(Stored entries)
--------------------

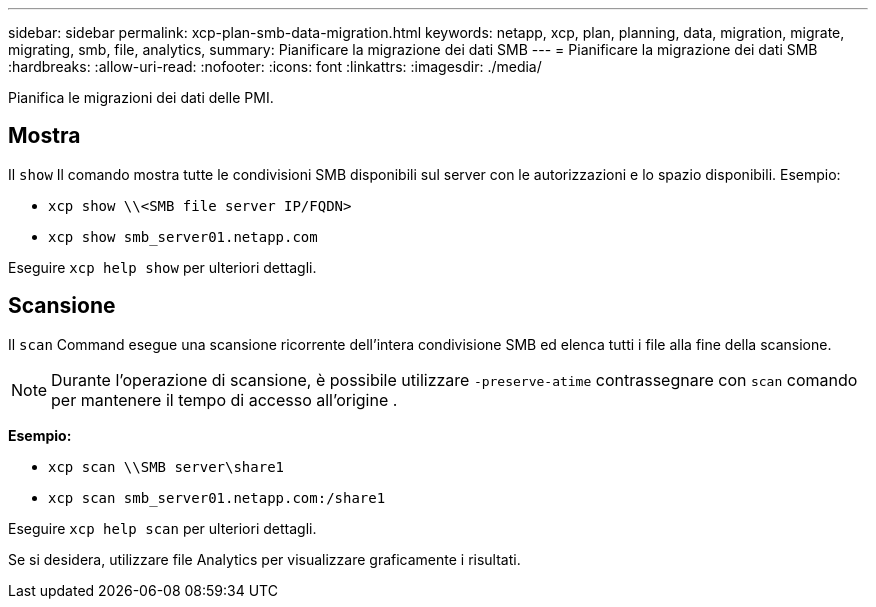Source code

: ---
sidebar: sidebar 
permalink: xcp-plan-smb-data-migration.html 
keywords: netapp, xcp, plan, planning, data, migration, migrate, migrating, smb, file, analytics, 
summary: Pianificare la migrazione dei dati SMB 
---
= Pianificare la migrazione dei dati SMB
:hardbreaks:
:allow-uri-read: 
:nofooter: 
:icons: font
:linkattrs: 
:imagesdir: ./media/


[role="lead"]
Pianifica le migrazioni dei dati delle PMI.



== Mostra

Il `show` Il comando mostra tutte le condivisioni SMB disponibili sul server con le autorizzazioni e lo spazio disponibili. Esempio:

* `xcp show \\<SMB file server IP/FQDN>`
* `xcp show smb_server01.netapp.com`


Eseguire `xcp help show` per ulteriori dettagli.



== Scansione

Il `scan` Command esegue una scansione ricorrente dell'intera condivisione SMB ed elenca tutti i file alla fine della scansione.


NOTE: Durante l'operazione di scansione, è possibile utilizzare `-preserve-atime` contrassegnare con `scan` comando per mantenere il tempo di accesso all'origine .

*Esempio:*

* `xcp scan \\SMB server\share1`
* `xcp scan smb_server01.netapp.com:/share1`


Eseguire `xcp help scan` per ulteriori dettagli.

Se si desidera, utilizzare file Analytics per visualizzare graficamente i risultati.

--------------------

§ ACTION ITEM:
Repeat the records above exactly, without any pictures.

§ ANSWER TO THIS EXERCISE:
Source code

: ---
sidebar: sidebar 
permalink: xcp-plan-smb-data-migration.html 
keywords: netapp, xcp, plan, planning, data, migration, migrate, migrating, smb, file, analytics, 
summary: Pianificare la migrazione dei dati SMB 
---
= Pianificare la migrazione dei dati SMB
:hardbreaks:
:allow-uri-read: 
:nofooter: 
:icons: font
:linkattrs: 
:imagesdir: ./media/


[role="lead"]
Pianifica le migrazioni dei dati delle PMI.



== Mostra

Il `show` Il comando mostra tutte le condivisioni SMB disponibili sul server con le autorizzazioni e lo spazio disponibili. Esempio:

* `xcp show \\<SMB file server IP/FQDN>`
* `xcp show smb_server01.netapp.com`


Eseguire `xcp help show` per ulteriori dettagli.



== Scansione

Il `scan` Command esegue una scansione ricorrente dell'intera condivisione SMB ed elenca tutti i file alla fine della scansione.


NOTE: Durante l'operazione di scansione, è possibile utilizzare `-preserve-atime` contrassegnare con `scan` comando per mantenere il tempo di accesso all'origine .

*Esempio:*

* `xcp scan \\SMB server\share1`
* `xcp scan smb_server01.netapp.com:/share1`


Eseguire `xcp help scan` per ulteriori dettagli.

Se si desidera, utilizzare file Analytics per visualizzare graficamente i risultati.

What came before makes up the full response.